[QUOTED PASSAGE — start]

0

Each month a new pdf file will be added to a specific dir. I am trying to build a data pipe line in R using targets to extract some information from these files.

list(
  tar_target(
    "data_path",
    list.files(path = "dir", full.names = T)
  )
  ,
  tar_target(
    "data_pdf_raw", 
    read_pdf(data_path),
    pattern = map(data_path)
  )
   ,
   tar_target(
     "data_pdf_clean", 
     clead_pdf(data_pdf_raw[[1]]),
     pattern = map(data_pdf_raw)
   )
   ,
   tar_target(
     "data_to_sql",
     data_to_sql(data_pdf_clean)
   )
)

The problem is that targets skip the data_path even thou new files are added in the dir. I have tried format = "file" in data_path without success. I have also tried to add a new target as mentioned in a post below.

tar_target(paths2, list_path, format = "file", pattern = map(data_path)),

As there are quite many pdfs and the process is time consuming I rather not re-read all files every single time.

I have noticed these two questions but the solutions does not work in my case.

Using R Targets to Append New Data to Exisiting Data

How should I use {targets} when I have multiple data files

Pierre
  • 671
  • 8
  • 25

1 Answers1

0

From the {targets} user manual (found here: https://books.ropensci.org/targets/dynamic.html) I figured out how to solve my issue with help from tar_files() in package tarchetypes and format = "feather".

list(
  tar_files(
    "data_path",
    list.files(path = "dir", full.names = T)
  )
  ,
  tar_target(
    "data_pdf_raw", 
    read_pdf(data_path),
    pattern = map(data_path),
    format = "feather"
  )
)
Pierre
  • 671
  • 8
  • 25

[QUOTED PASSAGE — finish]

### ACTIVITY 1
In the thread about the R targets pipeline, which tarchetypes function did the solution use to track the PDF file paths?

[TASK INPUTS — start]

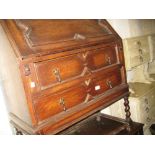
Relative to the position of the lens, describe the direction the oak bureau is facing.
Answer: facing the viewer and to the right of the viewer

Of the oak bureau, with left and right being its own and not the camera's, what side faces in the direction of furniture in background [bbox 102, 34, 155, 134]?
left
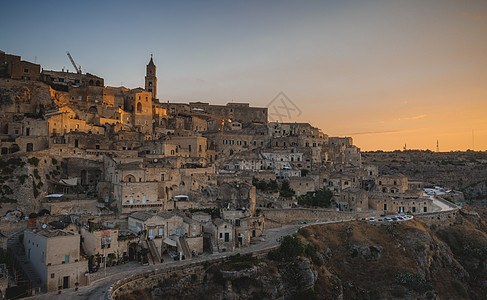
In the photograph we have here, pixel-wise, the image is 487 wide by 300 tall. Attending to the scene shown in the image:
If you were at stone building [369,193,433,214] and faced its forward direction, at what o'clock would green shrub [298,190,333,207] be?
The green shrub is roughly at 2 o'clock from the stone building.

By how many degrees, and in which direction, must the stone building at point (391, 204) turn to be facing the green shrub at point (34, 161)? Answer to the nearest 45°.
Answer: approximately 45° to its right

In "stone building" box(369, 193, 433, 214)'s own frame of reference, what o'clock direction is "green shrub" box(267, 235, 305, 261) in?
The green shrub is roughly at 1 o'clock from the stone building.

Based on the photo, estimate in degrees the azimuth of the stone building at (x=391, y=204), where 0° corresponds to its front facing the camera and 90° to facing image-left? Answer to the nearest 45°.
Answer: approximately 0°

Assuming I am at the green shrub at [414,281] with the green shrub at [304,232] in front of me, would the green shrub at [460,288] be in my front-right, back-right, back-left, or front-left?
back-right

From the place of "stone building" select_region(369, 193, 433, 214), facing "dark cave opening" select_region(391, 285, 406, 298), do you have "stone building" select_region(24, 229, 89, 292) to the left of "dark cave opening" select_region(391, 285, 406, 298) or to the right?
right

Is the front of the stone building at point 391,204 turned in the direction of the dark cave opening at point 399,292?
yes

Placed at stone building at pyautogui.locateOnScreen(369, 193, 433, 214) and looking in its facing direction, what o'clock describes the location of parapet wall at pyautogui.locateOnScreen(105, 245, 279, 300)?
The parapet wall is roughly at 1 o'clock from the stone building.
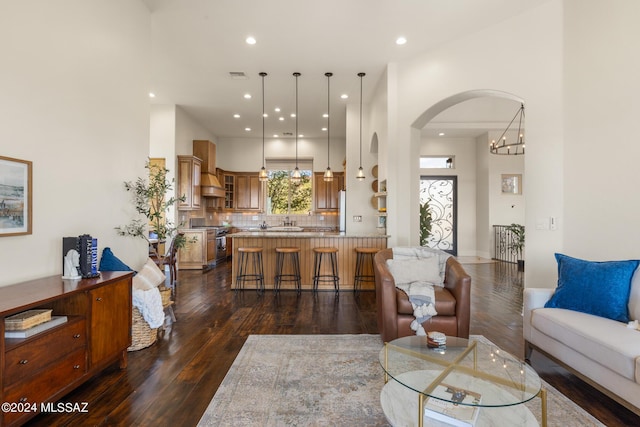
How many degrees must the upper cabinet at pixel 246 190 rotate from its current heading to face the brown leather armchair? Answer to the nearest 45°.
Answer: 0° — it already faces it

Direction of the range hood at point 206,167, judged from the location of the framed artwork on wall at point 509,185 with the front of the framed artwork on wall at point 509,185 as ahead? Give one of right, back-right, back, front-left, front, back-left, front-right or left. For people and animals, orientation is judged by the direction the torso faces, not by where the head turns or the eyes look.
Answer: front-right

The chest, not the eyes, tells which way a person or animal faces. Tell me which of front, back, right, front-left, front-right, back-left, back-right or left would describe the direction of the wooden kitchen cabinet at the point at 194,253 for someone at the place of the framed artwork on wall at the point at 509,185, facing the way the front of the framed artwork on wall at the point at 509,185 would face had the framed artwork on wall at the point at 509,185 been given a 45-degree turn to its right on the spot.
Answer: front

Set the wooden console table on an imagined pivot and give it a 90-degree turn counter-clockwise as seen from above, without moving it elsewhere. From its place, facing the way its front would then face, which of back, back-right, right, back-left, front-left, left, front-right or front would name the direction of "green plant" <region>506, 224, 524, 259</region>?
front-right

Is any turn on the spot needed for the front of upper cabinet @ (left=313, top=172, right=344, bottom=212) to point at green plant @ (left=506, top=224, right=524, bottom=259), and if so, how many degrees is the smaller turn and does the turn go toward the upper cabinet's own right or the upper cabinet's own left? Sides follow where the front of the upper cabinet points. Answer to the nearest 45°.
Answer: approximately 90° to the upper cabinet's own left

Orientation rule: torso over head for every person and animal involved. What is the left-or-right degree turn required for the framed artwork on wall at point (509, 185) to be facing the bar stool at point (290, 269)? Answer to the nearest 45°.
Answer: approximately 45° to its right

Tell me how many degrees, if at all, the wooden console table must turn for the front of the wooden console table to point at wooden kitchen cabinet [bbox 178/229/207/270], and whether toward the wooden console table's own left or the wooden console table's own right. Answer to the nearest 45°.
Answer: approximately 90° to the wooden console table's own left

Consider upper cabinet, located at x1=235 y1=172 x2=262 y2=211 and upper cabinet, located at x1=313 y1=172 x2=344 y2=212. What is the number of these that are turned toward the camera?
2

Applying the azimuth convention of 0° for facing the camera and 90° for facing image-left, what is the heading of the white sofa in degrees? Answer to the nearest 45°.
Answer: approximately 45°

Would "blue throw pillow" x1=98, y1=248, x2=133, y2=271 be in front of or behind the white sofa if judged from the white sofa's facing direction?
in front

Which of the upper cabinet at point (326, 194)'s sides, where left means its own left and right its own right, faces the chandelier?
left

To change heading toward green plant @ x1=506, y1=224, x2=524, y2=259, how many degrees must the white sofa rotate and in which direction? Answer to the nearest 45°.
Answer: approximately 135° to its right

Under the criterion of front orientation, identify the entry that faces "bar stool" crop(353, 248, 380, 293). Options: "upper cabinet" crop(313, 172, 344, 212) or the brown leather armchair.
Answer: the upper cabinet
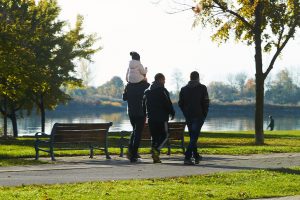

[TASK INPUTS — finish]

### ACTIVITY 2
Return every line of the listing that contains the word "turned". Case counts.

### TASK RESULT 1
tar_files()

### TASK RESULT 2
Is the front of the stone building at point 391,204 turned in the direction of the dark cave opening at point 399,292?
Consider upper cabinet, located at x1=235 y1=172 x2=262 y2=211 and upper cabinet, located at x1=313 y1=172 x2=344 y2=212. What is the number of these that are turned toward the camera?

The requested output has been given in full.